Gele veenzweefvlieg ( Sericomyia silentis )

 

 

Deze zweefvlieg wordt ongeveer 13 tot 15 millimeter lang en is daarmee groter dan de meeste soorten.

Het achterlijf heeft iets weg van een wesp; een zwarte basiskleur met een gele 'ring' aan de achterzijde, en aan weerszijden op het midden van het achterlijf drie heldere, dunne, gele banden, die elkaar meestal net niet raken.

Ook de halvemaanzweefvliegen hebben een soortgelijk patroon, maar deze vlekken zijn meer sikkelvormig en het lichaam blijft veel kleiner.

Alle drie de paarsgewijze banden verschillen iets, de onderste twee zijn vaak meer versmolten dan de middelste twee en het bovenste paar ligt wat verder uit elkaar.

 

De gele veenzweefvlieg leeft van nectar en stuifmeel van diverse planten.

Uit studies blijkt dat vooral braam en diverse distelsoorten het meest bezocht worden.

De zweefvlieg is lichtbehaard behalve de punt van het achterlijf, die is juist dichtbehaard, en speelt een rol als bestuiver.

 

De vlieg leeft in heide- of veen-achtige gebieden, altijd in de buurt van kleine poeltjes of vennetjes.

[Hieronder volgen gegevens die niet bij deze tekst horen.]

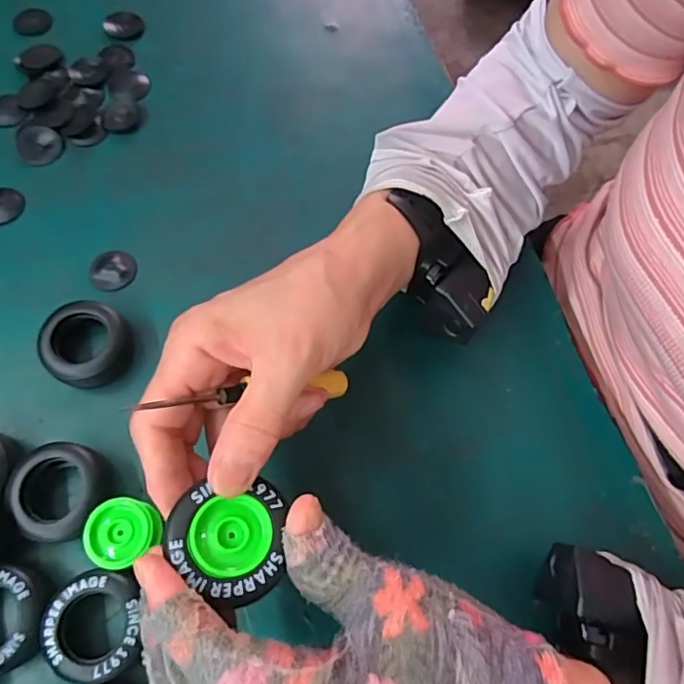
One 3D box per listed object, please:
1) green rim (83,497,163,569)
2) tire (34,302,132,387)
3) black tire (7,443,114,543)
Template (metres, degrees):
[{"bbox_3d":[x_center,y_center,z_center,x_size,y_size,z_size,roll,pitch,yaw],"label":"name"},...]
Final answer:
[{"bbox_3d":[-0.111,0.099,0.289,0.036,0.024,0.033,1,69,-2],"label":"green rim"},{"bbox_3d":[-0.150,0.002,0.326,0.047,0.022,0.047,1,69,-2],"label":"tire"},{"bbox_3d":[-0.149,0.080,0.296,0.045,0.026,0.049,1,69,-2],"label":"black tire"}]

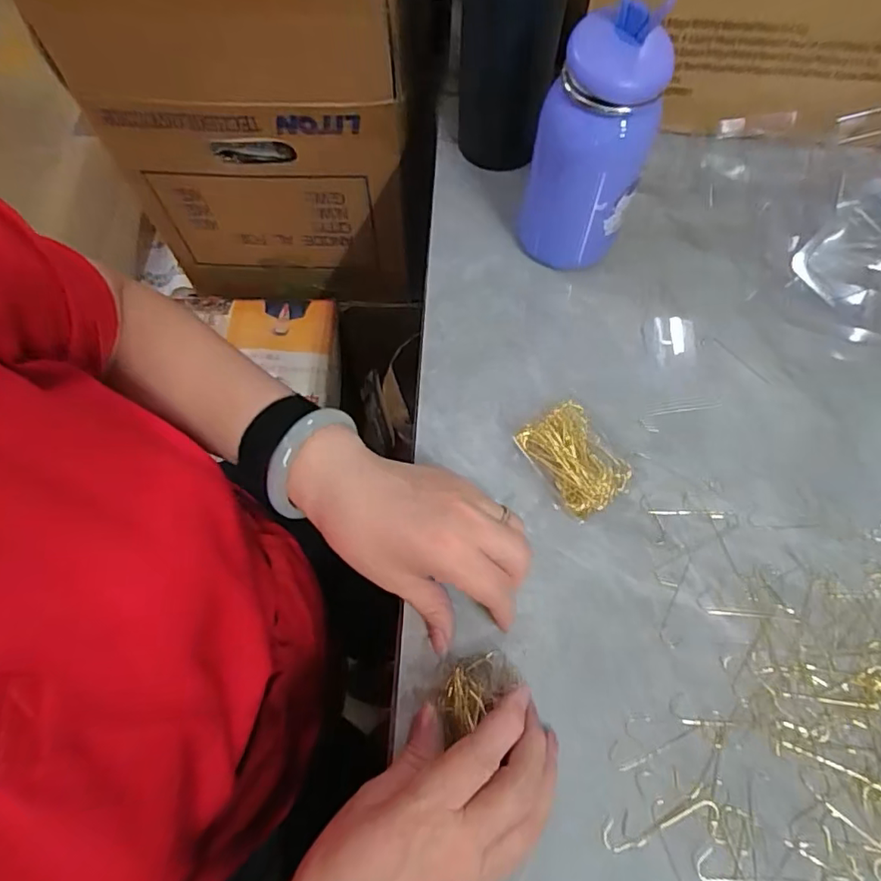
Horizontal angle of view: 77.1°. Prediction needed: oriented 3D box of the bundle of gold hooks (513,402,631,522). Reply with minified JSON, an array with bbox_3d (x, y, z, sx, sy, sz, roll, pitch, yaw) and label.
[{"bbox_3d":[0.087,0.014,0.362,0.048,0.020,0.068,-32,72,-10],"label":"bundle of gold hooks"}]

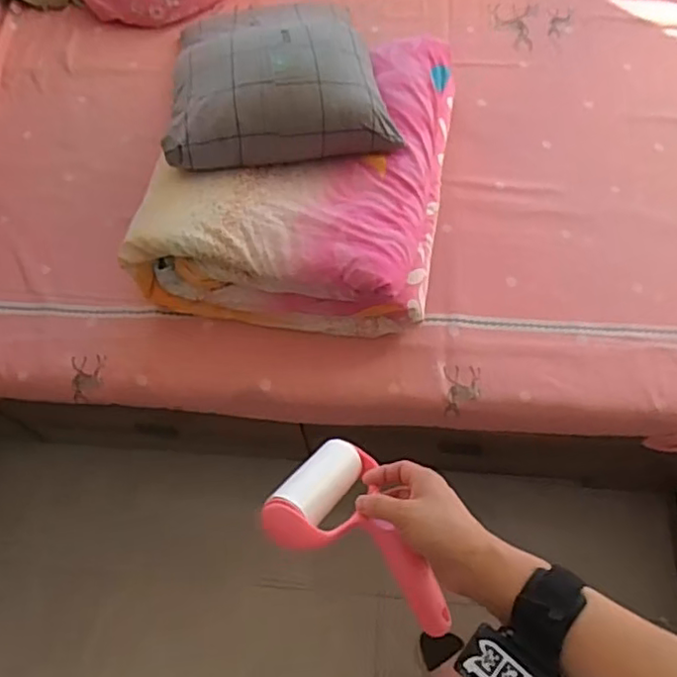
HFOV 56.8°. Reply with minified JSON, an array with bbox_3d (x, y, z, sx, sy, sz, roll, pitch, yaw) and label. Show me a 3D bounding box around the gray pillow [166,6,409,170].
[{"bbox_3d":[-0.105,-0.414,1.005,0.348,0.095,0.275,-10,64,-1],"label":"gray pillow"}]

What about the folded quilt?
[{"bbox_3d":[-0.056,-0.301,1.088,0.467,0.178,0.548,8,65,7],"label":"folded quilt"}]

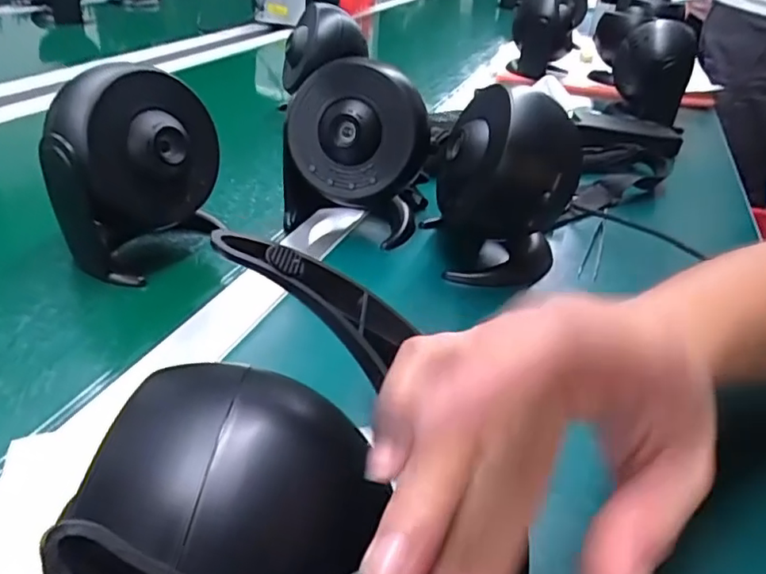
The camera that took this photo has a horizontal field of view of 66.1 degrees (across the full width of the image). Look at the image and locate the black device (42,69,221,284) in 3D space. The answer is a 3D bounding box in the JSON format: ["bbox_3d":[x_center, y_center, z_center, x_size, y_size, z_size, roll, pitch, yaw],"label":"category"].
[{"bbox_3d":[-0.176,-0.087,0.426,0.066,0.126,0.105,17,34,23],"label":"black device"}]

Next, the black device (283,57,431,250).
[{"bbox_3d":[-0.022,-0.110,0.489,0.121,0.137,0.094,2,32,0],"label":"black device"}]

De larven van de gele veenzweefvlieg leven namelijk in voedselrijk maar zuurstofarm water, waar andere insectenlarven geen kans maken.

Om toch aan zuurstof te komen heeft de larve een unieke manier van ademen gevonden; een relatief zeer lange, uitschuifbare buis die tot het wateroppervlak reikt.